I am sitting at the desk, patiently enduring the chill coming from the single-pane window, blinking away the fog of tiredness that saps my strength like a deer tick squatting on my brain, like a sea sponge, expunged from its natural environment and sold by Amazon as a dyed pink loofah, soaking up water from the shower drain. One foot is tucked underneath me—ankle strangled by thigh, bereft of blood—and is rapidly losing sensation. I am sitting in silence with the sole goal of writing something true, but I think it may, unfortunately, not be as easy as I initially hoped.
I must admit that I think of the “something true” as something that lives perennially inside me, well-nourished and lucid as genius, luminous as moonstone, appraising conditions outside my body for the right opportunity to emerge, resplendent in the last dregs of milky afternoon light. But “something true” is not a “something” that I am knowingly carrying. I do not feel it inside me as I do the digestion of a meal, or a thorn in my shoe, or a wound in my memory. If I carry anything true, it resides in me as noise indistinguishable from the plaintive chorus of cells, tissues, thoughts, organs, feelings, joys, tragedies. I cannot pluck its face from the crowd. I probe my stomach, my limbs, my heart, every part of me more meat than spirit, looking for the “something true” in the blue night, but no reply is forthcoming.

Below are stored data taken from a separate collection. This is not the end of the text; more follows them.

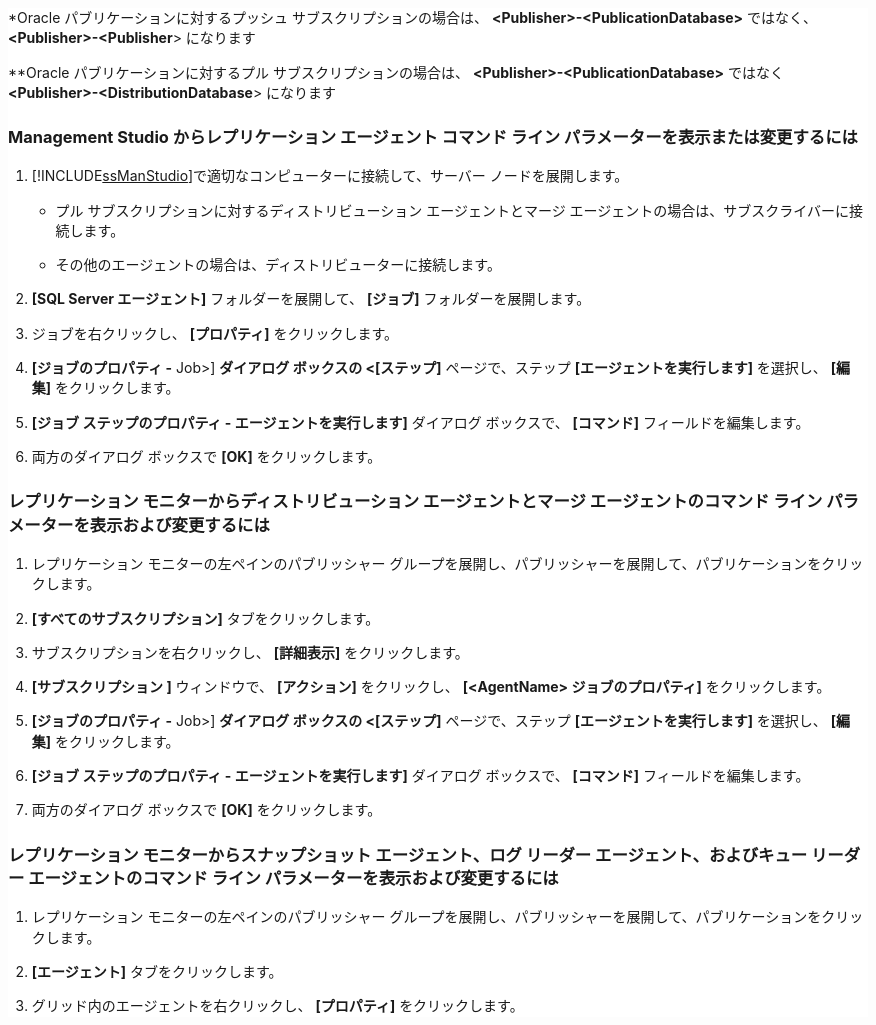  \*Oracle パブリケーションに対するプッシュ サブスクリプションの場合は、 **\<Publisher>-\<PublicationDatabase>** ではなく、 **\<Publisher>-\<Publisher**> になります  
  
 \*\*Oracle パブリケーションに対するプル サブスクリプションの場合は、 **\<Publisher>-\<PublicationDatabase>** ではなく **\<Publisher>-\<DistributionDatabase**> になります  
  
### <a name="to-view-and-modify-replication-agent-command-line-parameters-from-management-studio"></a>Management Studio からレプリケーション エージェント コマンド ライン パラメーターを表示または変更するには  
  
1.  [!INCLUDE[ssManStudio](../../../includes/ssmanstudio-md.md)]で適切なコンピューターに接続して、サーバー ノードを展開します。  
  
    -   プル サブスクリプションに対するディストリビューション エージェントとマージ エージェントの場合は、サブスクライバーに接続します。  
  
    -   その他のエージェントの場合は、ディストリビューターに接続します。  
  
2.  **[SQL Server エージェント]** フォルダーを展開して、 **[ジョブ]** フォルダーを展開します。  
  
3.  ジョブを右クリックし、 **[プロパティ]** をクリックします。  
  
4.  **[ジョブのプロパティ -** Job>] **ダイアログ ボックスの \<[ステップ]** ページで、ステップ **[エージェントを実行します]** を選択し、 **[編集]** をクリックします。  
  
5.  **[ジョブ ステップのプロパティ - エージェントを実行します]** ダイアログ ボックスで、 **[コマンド]** フィールドを編集します。  
  
6.  両方のダイアログ ボックスで **[OK]** をクリックします。  
  
### <a name="to-view-and-modify-distribution-agent-and-merge-agent-command-line-parameters-from-replication-monitor"></a>レプリケーション モニターからディストリビューション エージェントとマージ エージェントのコマンド ライン パラメーターを表示および変更するには  
  
1.  レプリケーション モニターの左ペインのパブリッシャー グループを展開し、パブリッシャーを展開して、パブリケーションをクリックします。  
  
2.  **[すべてのサブスクリプション]** タブをクリックします。  
  
3.  サブスクリプションを右クリックし、 **[詳細表示]** をクリックします。  
  
4.  **[サブスクリプション <SubscriptionName>]** ウィンドウで、 **[アクション]** をクリックし、 **[\<AgentName> ジョブのプロパティ]** をクリックします。  
  
5.  **[ジョブのプロパティ -** Job>] **ダイアログ ボックスの \<[ステップ]** ページで、ステップ **[エージェントを実行します]** を選択し、 **[編集]** をクリックします。  
  
6.  **[ジョブ ステップのプロパティ - エージェントを実行します]** ダイアログ ボックスで、 **[コマンド]** フィールドを編集します。  
  
7.  両方のダイアログ ボックスで **[OK]** をクリックします。  
  
### <a name="to-view-and-modify-snapshot-agent-log-reader-agent-and-queue-reader-agent-command-line-parameters-from-replication-monitor"></a>レプリケーション モニターからスナップショット エージェント、ログ リーダー エージェント、およびキュー リーダー エージェントのコマンド ライン パラメーターを表示および変更するには  
  
1.  レプリケーション モニターの左ペインのパブリッシャー グループを展開し、パブリッシャーを展開して、パブリケーションをクリックします。  
  
2.  **[エージェント]** タブをクリックします。  
  
3.  グリッド内のエージェントを右クリックし、 **[プロパティ]** をクリックします。  
  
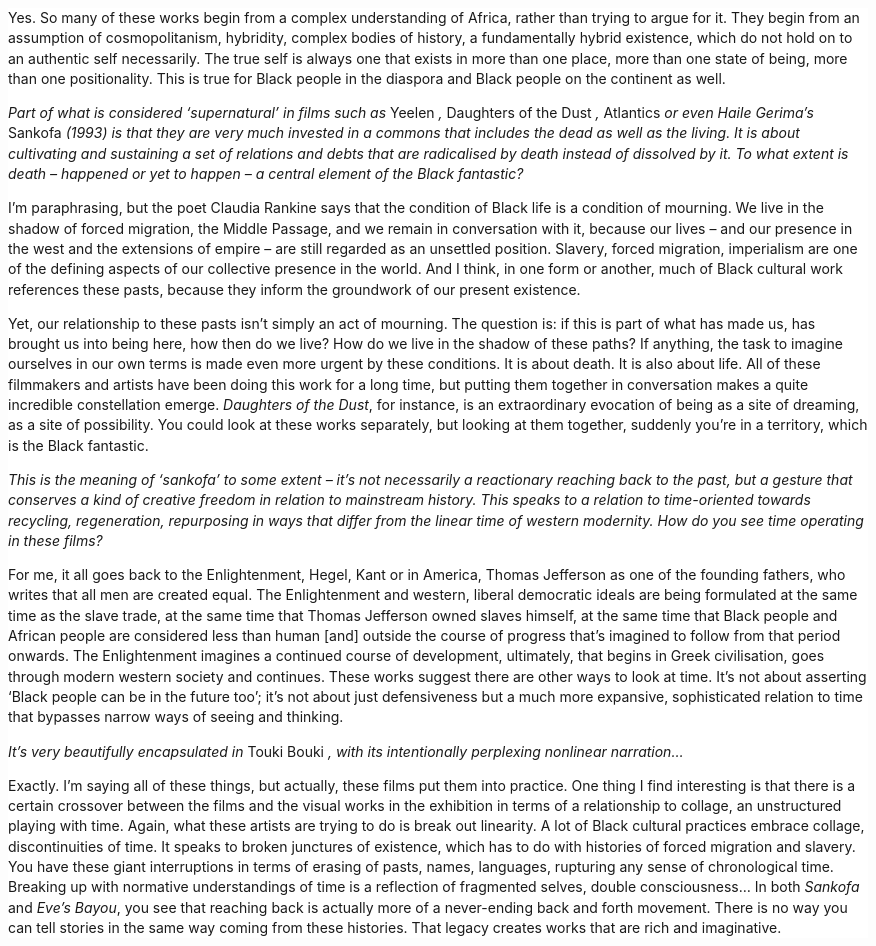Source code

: Yes. So many of these works begin from a complex understanding of Africa, rather than trying to argue for it. They begin from an assumption of cosmopolitanism, hybridity, complex bodies of history, a fundamentally hybrid existence, which do not hold on to an authentic self necessarily. The true self is always one that exists in more than one place, more than one state of being, more than one positionality. This is true for Black people in the diaspora and Black people on the continent as well.

_Part of what is considered ‘supernatural’ in films such as_ Yeelen _,_ Daughters of the Dust _,_ Atlantics _or even Haile Gerima’s_ Sankofa _(1993) is that they are very much invested in a commons that includes the dead as well as the living. It is about cultivating and sustaining a set of relations and debts that are radicalised by death instead of dissolved by it. To what extent is death – happened or yet to happen – a central element of the Black fantastic?_

I’m paraphrasing, but the poet Claudia Rankine says that the condition of Black life is a condition of mourning. We live in the shadow of forced migration, the Middle Passage, and we remain in conversation with it, because our lives – and our presence in the west and the extensions of empire – are still regarded as an unsettled position. Slavery, forced migration, imperialism are one of the defining aspects of our collective presence in the world. And I think, in one form or another, much of Black cultural work references these pasts, because they inform the groundwork of our present existence.

Yet, our relationship to these pasts isn’t simply an act of mourning. The question is: if this is part of what has made us, has brought us into being here, how then do we live? How do we live in the shadow of these paths? If anything, the task to imagine ourselves in our own terms is made even more urgent by these conditions. It is about death. It is also about life. All of these filmmakers and artists have been doing this work for a long time, but putting them together in conversation makes a quite incredible constellation emerge. _Daughters of the Dust_, for instance, is an extraordinary evocation of being as a site of dreaming, as a site of possibility. You could look at these works separately, but looking at them together, suddenly you’re in a territory, which is the Black fantastic.

_This is the meaning of ‘sankofa’ to some extent – it’s not necessarily a reactionary reaching back to the past, but a gesture that conserves a kind of creative freedom in relation to mainstream history. This speaks to a relation to time-oriented towards recycling, regeneration, repurposing in ways that differ from the linear time of western modernity. How do you see time operating in these films?_

For me, it all goes back to the Enlightenment, Hegel, Kant or in America, Thomas Jefferson as one of the founding fathers, who writes that all men are created equal. The Enlightenment and western, liberal democratic ideals are being formulated at the same time as the slave trade, at the same time that Thomas Jefferson owned slaves himself, at the same time that Black people and African people are considered less than human [and] outside the course of progress that’s imagined to follow from that period onwards. The Enlightenment imagines a continued course of development, ultimately, that begins in Greek civilisation, goes through modern western society and continues. These works suggest there are other ways to look at time. It’s not about asserting ‘Black people can be in the future too’; it’s not about just defensiveness but a much more expansive, sophisticated relation to time that bypasses narrow ways of seeing and thinking.

_It’s very beautifully encapsulated in_ Touki Bouki _, with its intentionally perplexing nonlinear narration…_

Exactly. I’m saying all of these things, but actually, these films put them into practice. One thing I find interesting is that there is a certain crossover between the films and the visual works in the exhibition in terms of a relationship to collage, an unstructured playing with time. Again, what these artists are trying to do is break out linearity. A lot of Black cultural practices embrace collage, discontinuities of time. It speaks to broken junctures of existence, which has to do with histories of forced migration and slavery. You have these giant interruptions in terms of erasing of pasts, names, languages, rupturing any sense of chronological time. Breaking up with normative understandings of time is a reflection of fragmented selves, double consciousness… In both _Sankofa_ and _Eve’s Bayou_, you see that reaching back is actually more of a never-ending back and forth movement. There is no way you can tell stories in the same way coming from these histories. That legacy creates works that are rich and imaginative.
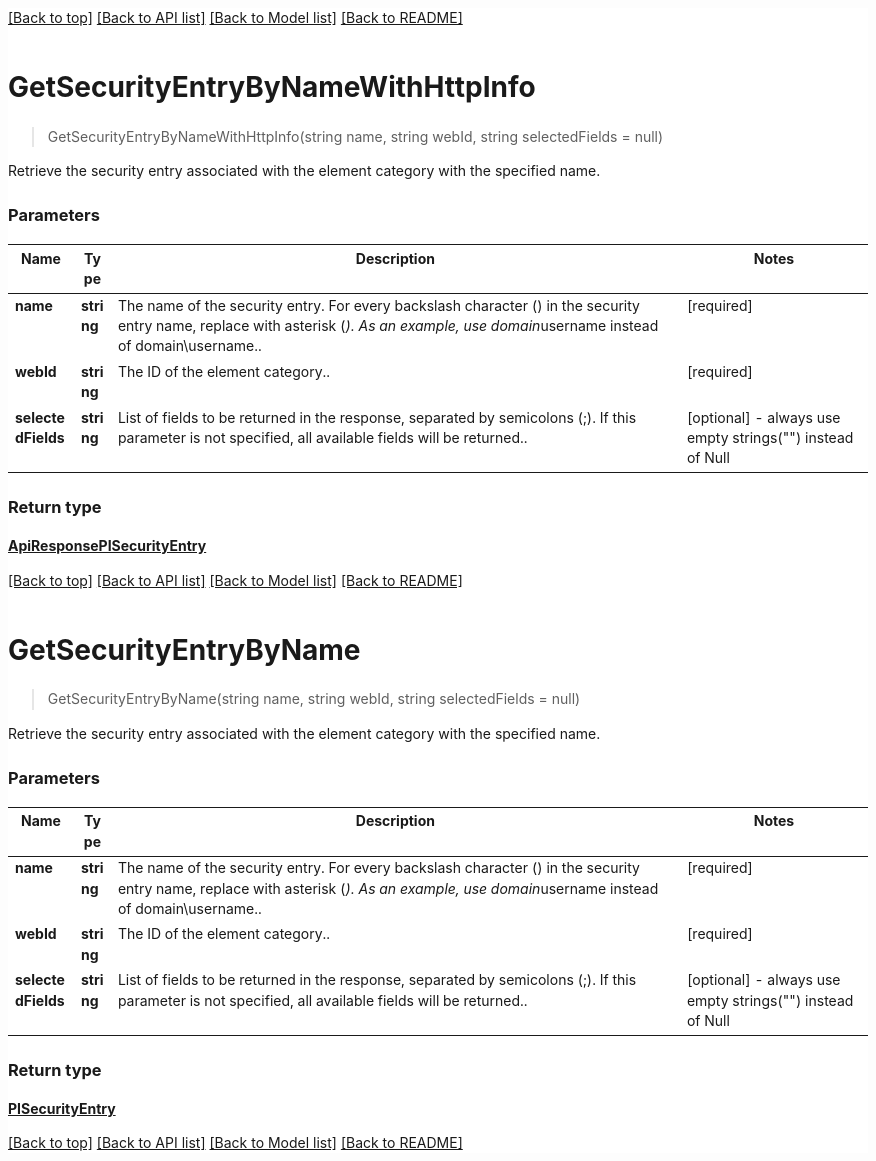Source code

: [[Back to top]](#) [[Back to API list]](../../README.md#documentation-for-api-endpoints) [[Back to Model list]](../../README.md#documentation-for-models) [[Back to README]](../../README.md)

# **GetSecurityEntryByNameWithHttpInfo**
> GetSecurityEntryByNameWithHttpInfo(string name, string webId, string selectedFields = null)

Retrieve the security entry associated with the element category with the specified name.

### Parameters

Name | Type | Description | Notes
------------- | ------------- | ------------- | -------------
 **name** | **string**| The name of the security entry. For every backslash character (\) in the security entry name, replace with asterisk (*). As an example, use domain*username instead of domain\username.. | [required]
 **webId** | **string**| The ID of the element category.. | [required]
 **selectedFields** | **string**| List of fields to be returned in the response, separated by semicolons (;). If this parameter is not specified, all available fields will be returned.. | [optional] - always use empty strings("") instead of Null


### Return type

[**ApiResponsePISecurityEntry**](../Response/ApiResponsePISecurityEntry.md)

[[Back to top]](#) [[Back to API list]](../../README.md#documentation-for-api-endpoints) [[Back to Model list]](../../README.md#documentation-for-models) [[Back to README]](../../README.md)

# **GetSecurityEntryByName**
> GetSecurityEntryByName(string name, string webId, string selectedFields = null)

Retrieve the security entry associated with the element category with the specified name.

### Parameters

Name | Type | Description | Notes
------------- | ------------- | ------------- | -------------
 **name** | **string**| The name of the security entry. For every backslash character (\) in the security entry name, replace with asterisk (*). As an example, use domain*username instead of domain\username.. | [required]
 **webId** | **string**| The ID of the element category.. | [required]
 **selectedFields** | **string**| List of fields to be returned in the response, separated by semicolons (;). If this parameter is not specified, all available fields will be returned.. | [optional] - always use empty strings("") instead of Null


### Return type

[**PISecurityEntry**](../Model/PISecurityEntry.md)

[[Back to top]](#) [[Back to API list]](../../README.md#documentation-for-api-endpoints) [[Back to Model list]](../../README.md#documentation-for-models) [[Back to README]](../../README.md)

I know “something true” was here, once—I knew it as a child, as many children do, playing by myself in a corner of the sandlot, living out a tiny life rich with alien roots sprouting from dark earth. I knew I could create, even if what I made was never good enough. But the certainty of that seems to have faded as I have grown and and become accustomed to trading authenticity for commercial viability and passion for (limited-to-nonexistent) career advancement. When I write now in pursuit of “something true,” I find myself lost, more often that not, in a labyrinth wallpapered in endlessly scrolling feeds. Blinking open wetly from the ceiling, the gaze of my father, and his father, and his father’s father, falls on me like a cascade of cinder blocks. I become possessed by the fear that I should be doing something else, anything else. I forget to feed the white rabbit. Its red eyes flutter closed. Could I have already killed the possibility of my “something true” through neglect? But in its absence I finally understand how tenderly the act of creation once held me, how my day was structured around it like paradise around the apple, like flesh around the parasite, like sound around meaning, and how my life continues to take the shape of an asymptote reaching for it, for something that is missing.